Actually, you probably can get away with saying that it is "passed
by reference".
>
The formal term that doesn't apply is "call by reference"; that's
what C doesn't have.
>
"call by reference" emphasizes that the function call mechanism
provides the reference semantics for a formal parameter, not that
some arbitrary means of passage of the data has reference
semantics.
[...]
>
I know that "call by reference" is the usual formal term, but I
personally prefer "pass by reference".
>
The terms "call by reference" and "call by value" emphasize the
call, implying that all arguments in a given call are passed with
the same mechanism. In some languages that's true (C argument
passing is purely by value, and Fortran, as I understand it, is
purely by reference), but in others (C++, Pascal, Ada) you can
select by-value or by-reference for each parameter. "Pass by
(reference|value)" feels more precise.
>
I haven't checked, but I suspect the terms "call by (reference|value)"

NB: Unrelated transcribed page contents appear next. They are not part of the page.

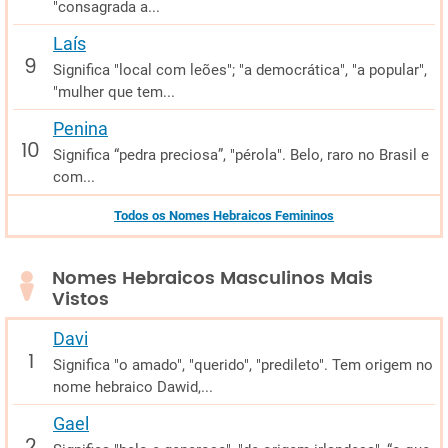
"consagrada a...
Laís
Significa "local com leões"; "a democrática", "a popular",
"mulher que tem...
Penina
Significa “pedra preciosa”, "pérola". Belo, raro no Brasil e
com...
Todos os Nomes Hebraicos Femininos
Nomes Hebraicos Masculinos Mais
Vistos
Davi
Significa "o amado", "querido", "predileto". Tem origem no
nome hebraico Dawid,...
Gael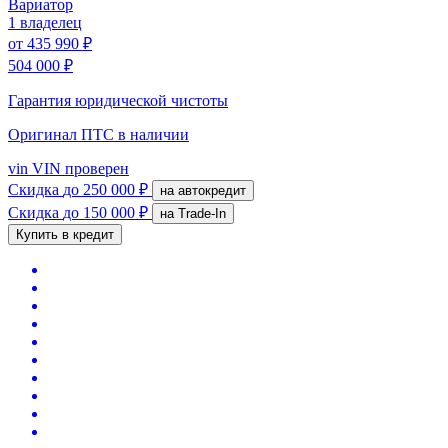
Вариатор
1 владелец
от
435 990 ₽
504 000 ₽
Гарантия юридической чистоты
Оригинал ПТС
в наличии
vin
VIN проверен
Скидка
до 250 000 ₽
на автокредит
Скидка
до 150 000 ₽
на Trade-In
Купить в кредит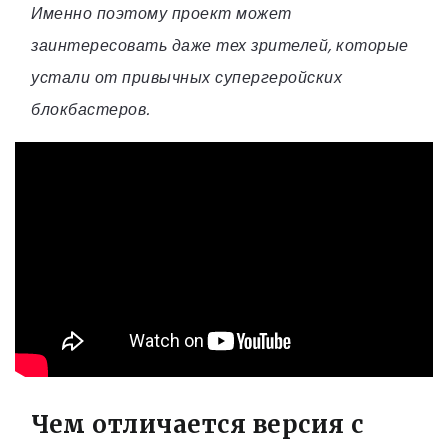
Именно поэтому проект может
заинтересовать даже тех зрителей, которые
устали от привычных супергеройских
блокбастеров.
Чем отличается версия с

predate languages that allowed the mechanism to be specified for each
parameter.
I suspect that your guess here is influenced more by what you would
like to be true than what is likely to be true.

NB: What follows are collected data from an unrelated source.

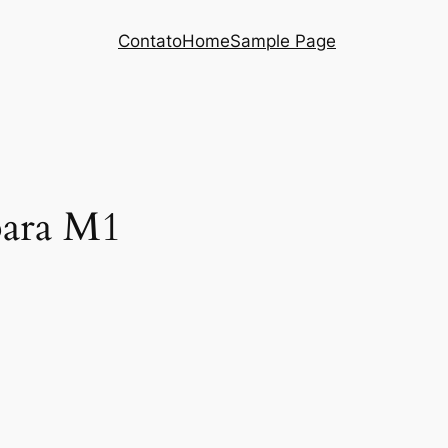
Contato
Home
Sample Page
para M1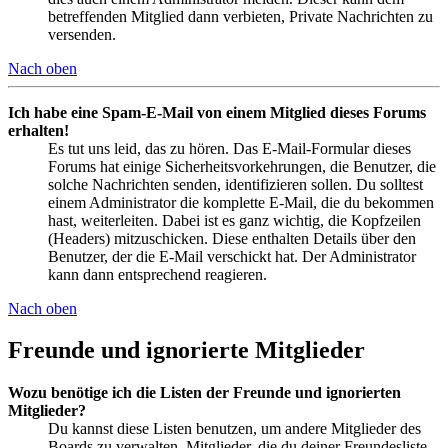
betreffenden Mitglied dann verbieten, Private Nachrichten zu
versenden.
Nach oben
Ich habe eine Spam-E-Mail von einem Mitglied dieses Forums
erhalten!
Es tut uns leid, das zu hören. Das E-Mail-Formular dieses
Forums hat einige Sicherheitsvorkehrungen, die Benutzer, die
solche Nachrichten senden, identifizieren sollen. Du solltest
einem Administrator die komplette E-Mail, die du bekommen
hast, weiterleiten. Dabei ist es ganz wichtig, die Kopfzeilen
(Headers) mitzuschicken. Diese enthalten Details über den
Benutzer, der die E-Mail verschickt hat. Der Administrator
kann dann entsprechend reagieren.
Nach oben
Freunde und ignorierte Mitglieder
Wozu benötige ich die Listen der Freunde und ignorierten
Mitglieder?
Du kannst diese Listen benutzen, um andere Mitglieder des
Boards zu verwalten. Mitglieder, die du deiner Freundesliste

What is likely to be true is that these terms entered the language
at essentially the same time as the original Algol. Algol 60 has
both call by name and call by value, referred to by those names in
the Algol 60 Report, and selectable on a per-parameter basis.
>
By contrast the precursor to Algol 60, the International Algebraic
Language or IAL for short (and referred to after the fact as Algol
58) did not use either term, and described the coupling between
arguments and parameters only in somewhat vague English prose that
left unclear exactly what the binding mechanism(s) were to be.
(There was a description for functions and a separate description
for procedures, not quite the same, and both not completely clear
exactly what the mechanism was meant to be.)
>
Thus it seems likely that the terms call by name, call by value,
and perhaps other similar terms, first arose during the discussions
of the Algol 60 working group in the late 1950s, and entered the
general lexicon with or perhaps slightly before the publication of
the Algol 60 Report, which describes and allows both call by name
and call by value, selectable on a per-parameter base, and referred
to by those names in the published Algol 60 Report.